I think a ratification can effectively be rescinded, for the following reason.
Article II, Section 2, Clause 2 gives the President the power to make treaties, with the approval of two-thirds of the Senate. Suppose the Senate votes on a treaty, and it fails of two-thirds approval by one vote. Sometime later, with all the same Senators present, it is voted on again. Again, it fails by one vote, but one of the Senators who voted “yea” the first time votes “nay” the second time, and one of the Senators who voted “nay” the first time votes “yea” the second time. Could that new “yea” on the second vote be added to all the “yeas” on the first vote to create the necessary two-thirds concurrence? After all, the relevant language is: “provided two thirds of the Senators present concur”; it is not: “provided two thirds of the Senators present concur in a single roll-call vote”.
The Framers were fully familiar with two very different phenomena: sometimes an individual legislator changes his or her mind, and sometimes a legislature changes its collective mind. It is now and was then a commonplace that, if an individual legislator votes, e.g., "nay" and then changes his or her mind and votes "yea" on the same question on a second roll call, the "yea" on the second roll-call does not change the fact that, on the first roll-call, the legislator voted "nay". The legislator is now a "yea" even though previously an "nay", but the "yea" on the second roll call does not erase the "nay" that was recorded on the first roll call.

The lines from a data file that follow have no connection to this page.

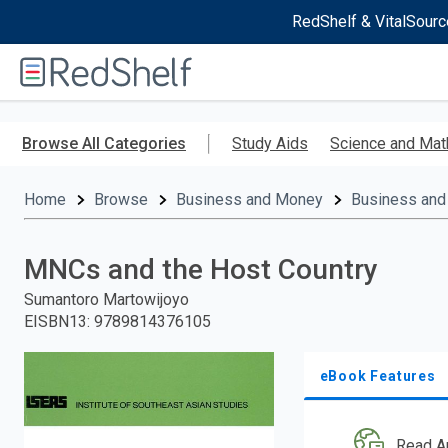
RedShelf & VitalSourc
Welcome
to
RedShelf
Skip
to
Browse All Categories
Study Aids
Science and Mat
main
content
Home
Browse
Business and Money
Business and
MNCs and the Host Country
Sumantoro Martowijoyo
EISBN13
:
9789814376105
eBook Features
Read A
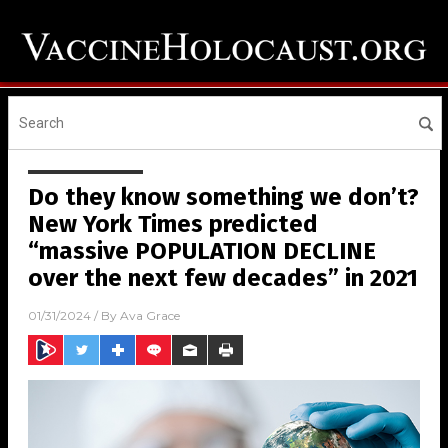
Do they know something we don’t?
New York Times predicted
“massive POPULATION DECLINE
over the next few decades” in 2021
01/31/2024
/ By
Ava Grace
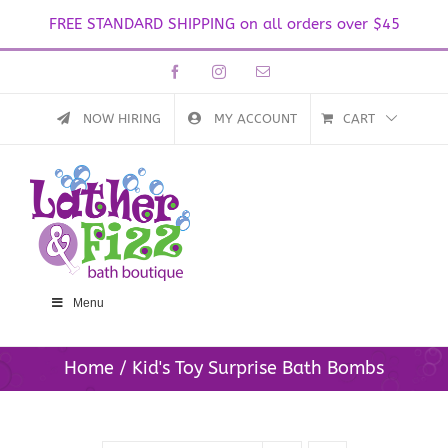
FREE STANDARD SHIPPING on all orders over $45
Skip
Facebook
Instagram
Email
to
content
NOW HIRING
MY ACCOUNT
CART
Menu
Home
Kid's Toy Surprise Bath Bombs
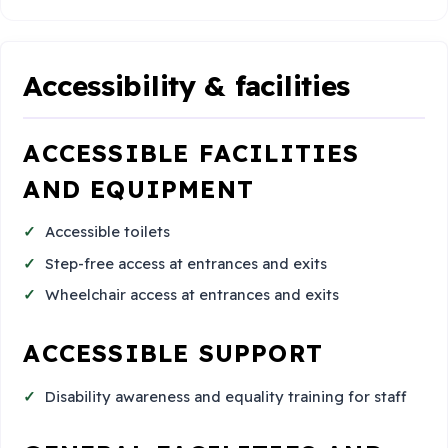
Accessibility & facilities
ACCESSIBLE FACILITIES
AND EQUIPMENT
Accessible toilets
Step-free access at entrances and exits
Wheelchair access at entrances and exits
ACCESSIBLE SUPPORT
Disability awareness and equality training for staff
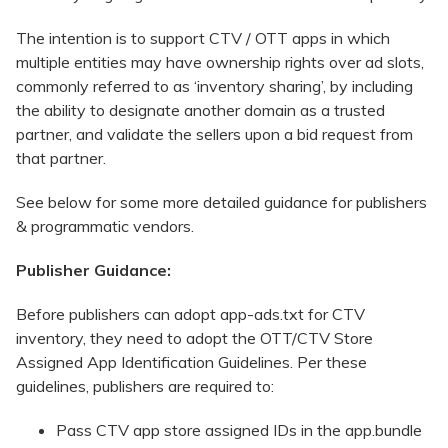
The intention is to support CTV / OTT apps in which
multiple entities may have ownership rights over ad slots,
commonly referred to as ‘inventory sharing’, by including
the ability to designate another domain as a trusted
partner, and validate the sellers upon a bid request from
that partner.
See below for some more detailed guidance for publishers
& programmatic vendors.
Publisher Guidance:
Before publishers can adopt app-ads.txt for CTV
inventory, they need to adopt the OTT/CTV Store
Assigned App Identification Guidelines. Per these
guidelines, publishers are required to:
Pass CTV app store assigned IDs in the app.bundle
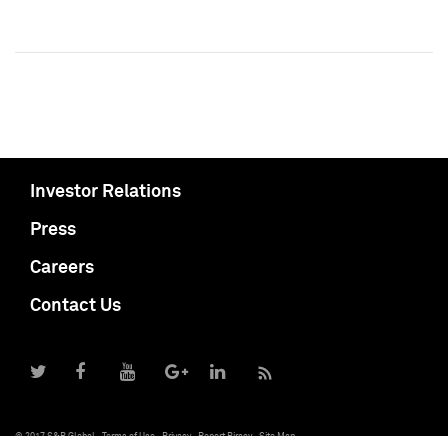
Investor Relations
Press
Careers
Contact Us
© 2017 S&P Global
Terms of Use
Privacy
Report Piracy
Site Map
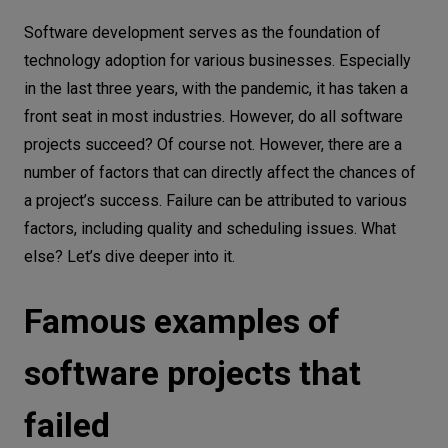
Famous examples of software projects
Let’s
Software development serves as the foundation of
that failed
talk
technology adoption for various businesses. Especially
Why software projects fail: #1 poor
in the last three years, with the pandemic, it has taken a
planning
N
E
E
D
S
front seat in most industries. However, do all software
projects succeed? Of course not. However, there are a
Why software projects fail: #2 having no
Networks
number of factors that can directly affect the chances of
clear understanding of business needs
Equipment
a project’s success. Failure can be attributed to various
Why software projects fail: #3
factors, including quality and scheduling issues. What
Environment
miscalculated time and budget frames
else? Let’s dive deeper into it.
Data
Why software projects fail: #4 lack of
experience managing software projects
Famous examples of
Security
Why software projects fail: #5 poor
software projects that
communication
Why software projects fail: #6 lack of
failed
vision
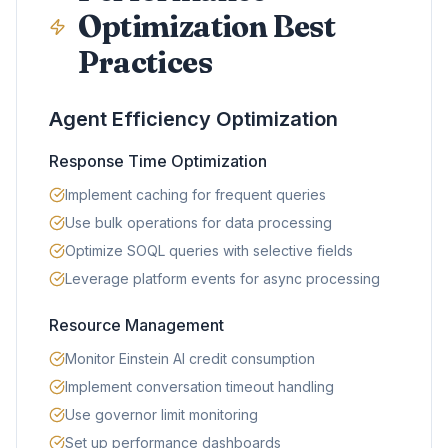
Optimization Best
Practices
Agent Efficiency Optimization
Response Time Optimization
Implement caching for frequent queries
Use bulk operations for data processing
Optimize SOQL queries with selective fields
Leverage platform events for async processing
Resource Management
Monitor Einstein AI credit consumption
Implement conversation timeout handling
Use governor limit monitoring
Set up performance dashboards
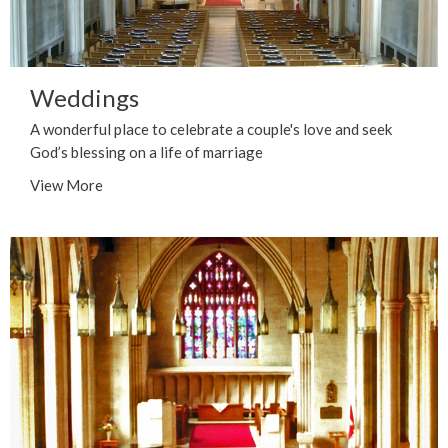
Weddings
A wonderful place to celebrate a couple's love and seek
God’s blessing on a life of marriage
View More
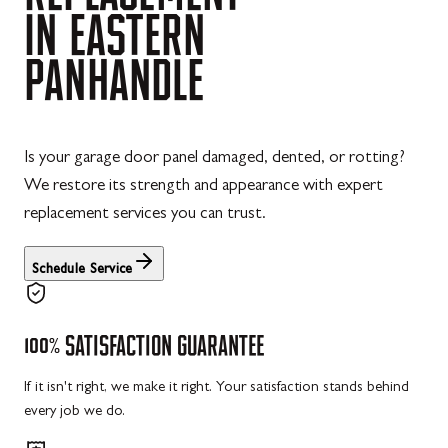
IN
EASTERN
PANHANDLE
Is your garage door panel damaged, dented, or rotting?
We restore its strength and appearance with expert
replacement services you can trust.
Schedule Service
100%
SATISFACTION
GUARANTEE
If it isn't right, we make it right. Your satisfaction stands behind
every job we do.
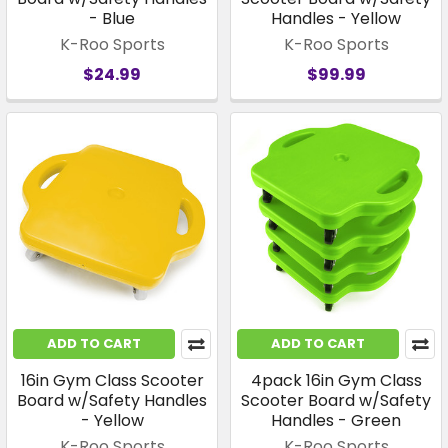
- Blue
Handles - Yellow
K-Roo Sports
K-Roo Sports
$24.99
$99.99
ADD TO CART
ADD TO CART
16in Gym Class Scooter
4pack 16in Gym Class
Board w/Safety Handles
Scooter Board w/Safety
- Yellow
Handles - Green
K-Roo Sports
K-Roo Sports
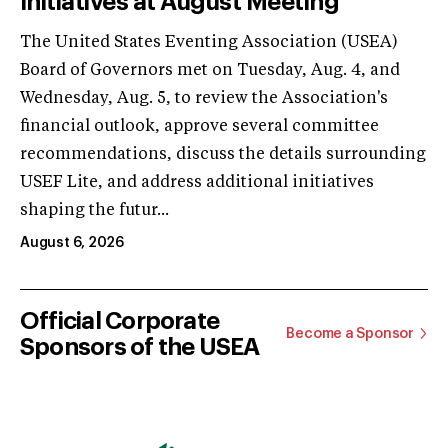
Initiatives at August Meeting
The United States Eventing Association (USEA)
Board of Governors met on Tuesday, Aug. 4, and
Wednesday, Aug. 5, to review the Association's
financial outlook, approve several committee
recommendations, discuss the details surrounding
USEF Lite, and address additional initiatives
shaping the futur...
August 6, 2026
Official Corporate
Become a Sponsor
Sponsors of the USEA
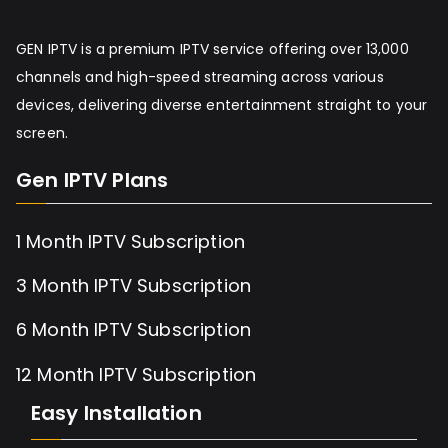
GEN IPTV is a premium IPTV service offering over 13,000
channels and high-speed streaming across various
devices, delivering diverse entertainment straight to your
screen.
Gen IPTV Plans
1 Month IPTV Subscription
3 Month IPTV Subscription
6 Month IPTV Subscription
12 Month IPTV Subscription
Easy Installation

It is and was a similar commonplace that legislatures as a whole may actually cancel or erase actions they have previously taken. Statutes are repealed routinely. The repeal of a statute (unlike a legislator’s different second vote) does effectively erase from the law books the legislature's previous act of enacting the statute. It is true that Article V does not say: “when ratified and not rescinded.” But what is much more important is that Article V does not contain any language prohibiting a state legislature from rescinding its ratification. This is more important because the Framers certainly understood that legislatures routinely reverse themselves by repealing statutes, with the effect of erasing those statutes from the books. So, if the Framers wanted to prohibit a state legislature from rescinding its ratification, one would expect that Article V would explicitly prohibit such a rescission.
I think the most reasonable understanding of Article V is that three-fourths of the state legislatures would all have to ratify a proposed amendment contemporaneously, and that rescission by any state legislature, before the three-fourths margin had been attained, would effectively cancel that state’s ratification. It makes no more sense to put in the “ratification” column a state whose legislature has explicitly rescinded that ratification than it does to add votes from different roll calls together to attain a super-majority.
JOHN VLAHOPLUS RESPONDS: May Congress rescind its proposal of an amendment just before three quarters of the states have ratified? Congress can also repeal its own statutes. Or does "propose" simply mean "propose," with no take backs, and "ratified" simply mean "ratified," with no take backs? The best interpretation of Article V may be that ratifications should be contemporaneous. But is that the "original meaning" of the article? No proposed amendment included a time limit until 1917. The arguments against recognizing the ratification of the Equal Rights Amendment may be correct, but neither text nor history makes them so.